There are several additional parameters to include when running the inference script. You can see all of them by running the following command (or reading further).
python scripts/model/reddit/infer.py --help
--min_comments
- Integer specifying the minimum number of comments found in a user's history to qualify for inference. In general, users with more comments (>50) have more accurate inferences.--grid_cell_size
- Float specifying the size in degrees of each grid cell to make inferences over. Only relevant if not using the--known_coordinates
flag.--posterior
- If this flag is included, the posterior over all coordinates considered by the model will be output for each user.--reverse_geocode
- If included, the argmax of predictions will be assigned nominal geographic information (e.g. city, state, country)--known_coordinates
- If specified (and you have access to the training label set), this will restrict inference coordinates to those seen during training time instead of using a standard grid of coordinates. Useful for identifying known cities as opposed to general regions.
If you are just interested in applying pretraned inference moels, the information contained above should be enough. However, if you are interested in understanding the full process that enabled us to train these models, feel free to keep reading.
The major contribution of the original W-NUT paper was showing that one can use distant supervision to train geolocation inference models for Reddit. This is required because, unlike Twitter, Reddit does not have geo-tracking features as part of the platform. Moreover, Reddit users are pseudoynmous and are not required to link any of their offline identify with their online identity.
Our solution to this problem was using self-identified disclosures of home location in a carefully curated set of Reddit submissions. In the original paper (and here as well), we identify roughly 1,400 submissions with titles similar to "Where are you from?" or "Where are you living?". In this updated version, we also use submissions in the r/AmateurRoomPorn subreddit, where many posts include the location of the room in the title.
We search for submissions using scripts/acquire/reddit/search_for_submissions.py
. This script generates a CSV of submission titles relevant to the aforementioned questions. The output of our query is found in data/raw/reddit/labels/submission_candidates.csv
. This file was manually reviewed, with submissions that were unlikely to contain self-identified locaton disclosures marked to be ignored, alongside submissions with less than 50 comments. The result of the manual curation is found in data/raw/reddit/labels/submission_candidates_filtered.py
.

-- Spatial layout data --

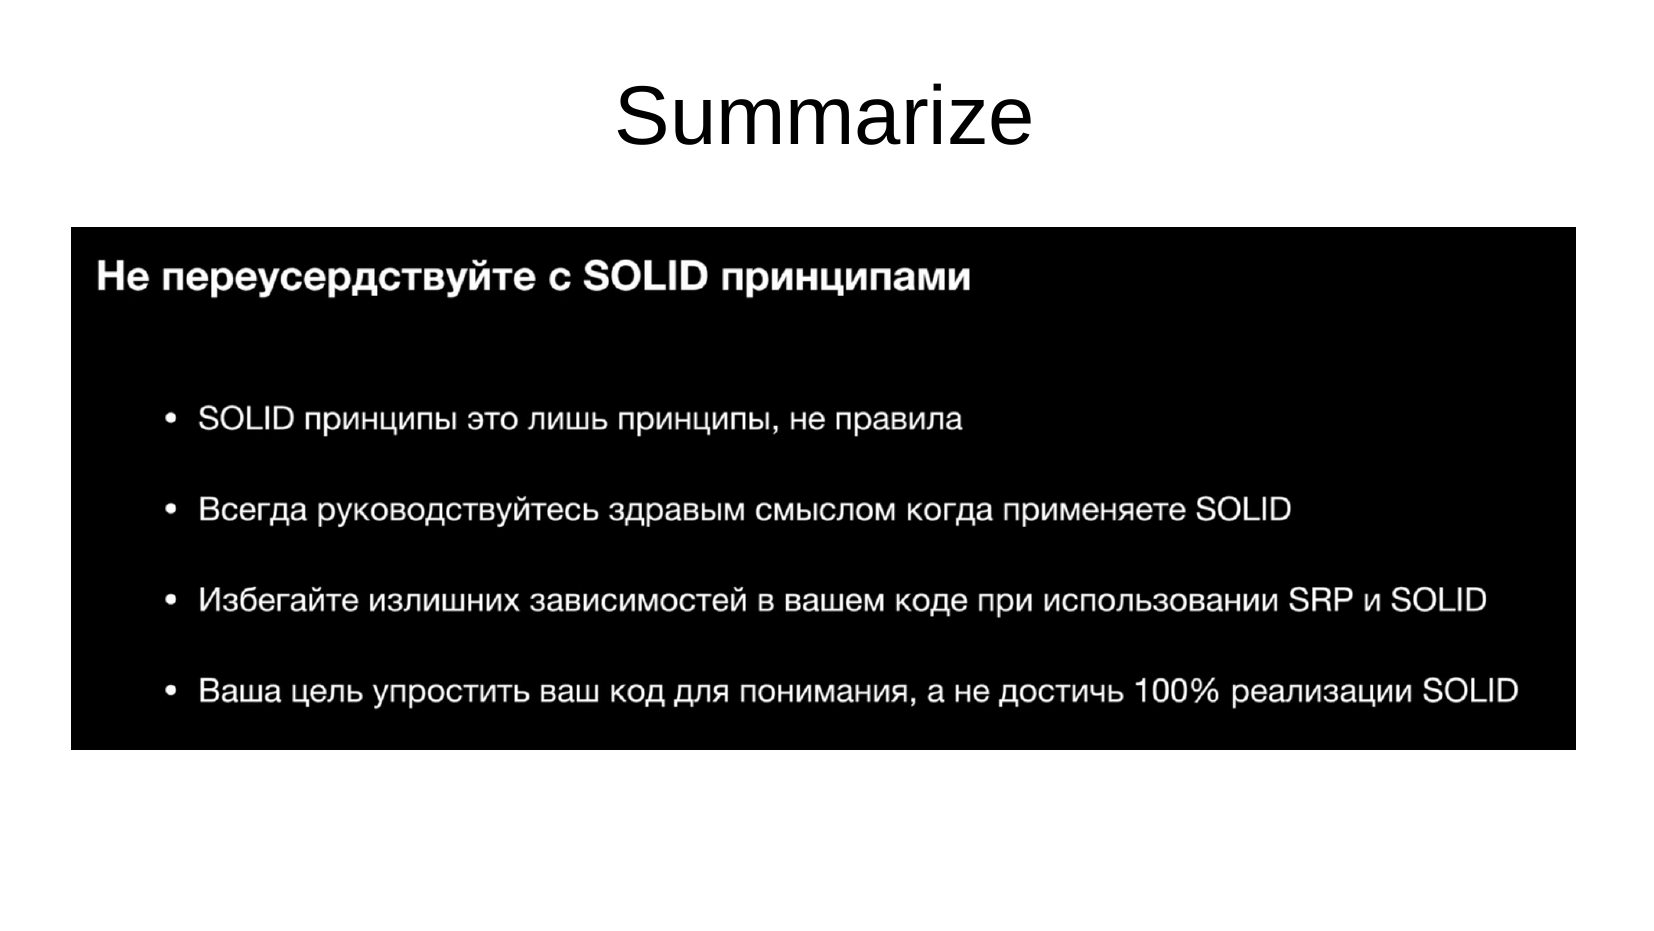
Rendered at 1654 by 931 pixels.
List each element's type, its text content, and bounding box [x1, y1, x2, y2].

picture [71, 227, 1576, 751]
text_box Summarize [600, 61, 1126, 188]
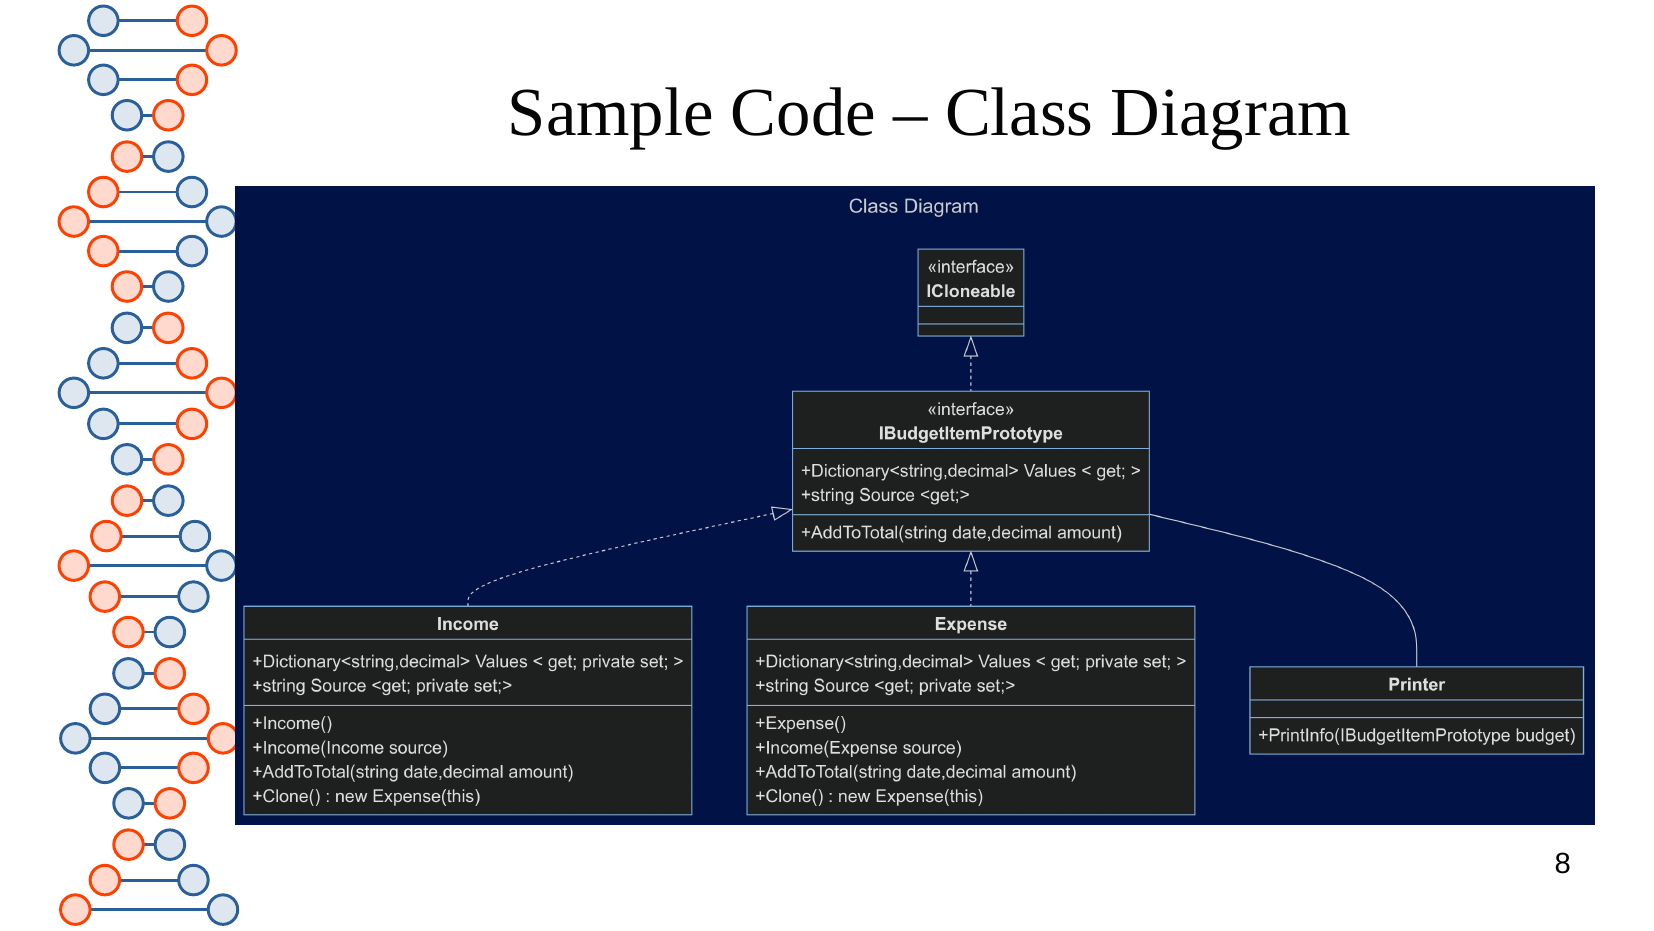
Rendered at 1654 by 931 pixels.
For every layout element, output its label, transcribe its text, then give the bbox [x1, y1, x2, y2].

title Sample Code – Class Diagram [265, 35, 1595, 186]
picture [235, 186, 1595, 826]
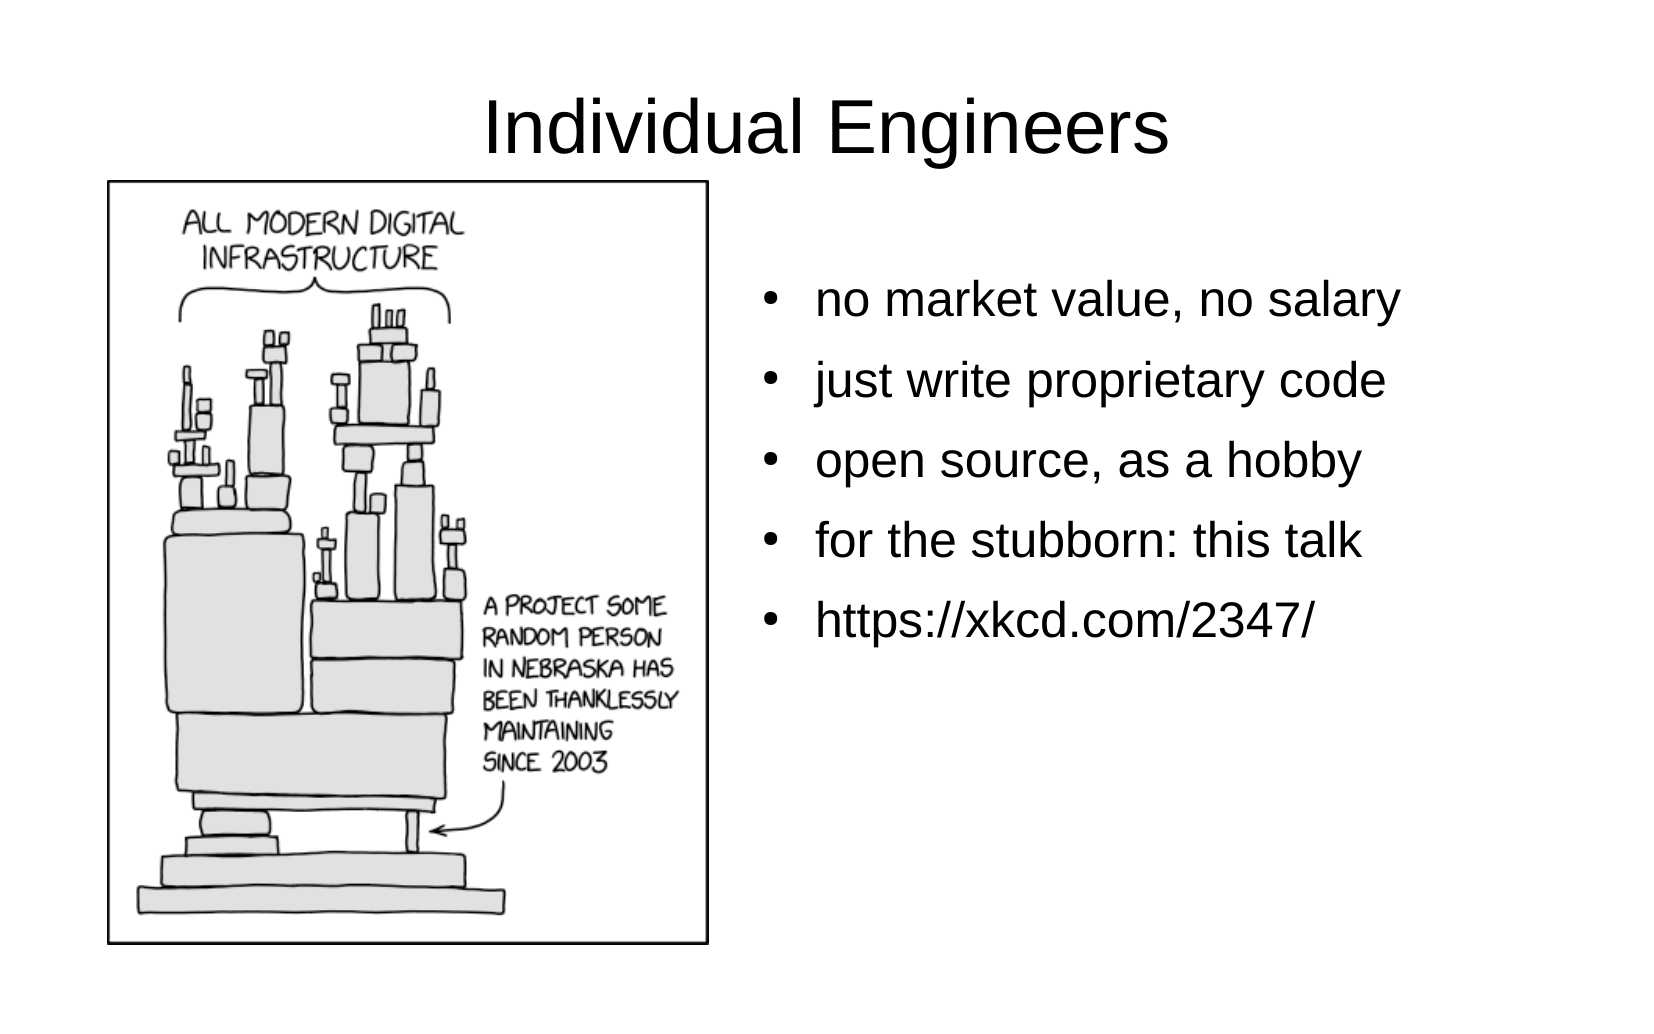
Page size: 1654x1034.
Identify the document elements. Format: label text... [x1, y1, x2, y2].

picture [107, 180, 709, 945]
list no market value, no salary just write proprietary code open source, as a hobby for the stubborn: this talk https://xkcd.com/2347/ [744, 271, 1571, 910]
title Individual Engineers [82, 41, 1571, 214]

-- Job --
Can you output the Reddit geolocation text verbatim, starting at "The major contribution" and ending at "their online identity."?

-- Solution to the problem --
The major contribution of the original W-NUT paper was showing that one can use distant supervision to train geolocation inference models for Reddit. This is required because, unlike Twitter, Reddit does not have geo-tracking features as part of the platform. Moreover, Reddit users are pseudoynmous and are not required to link any of their offline identify with their online identity.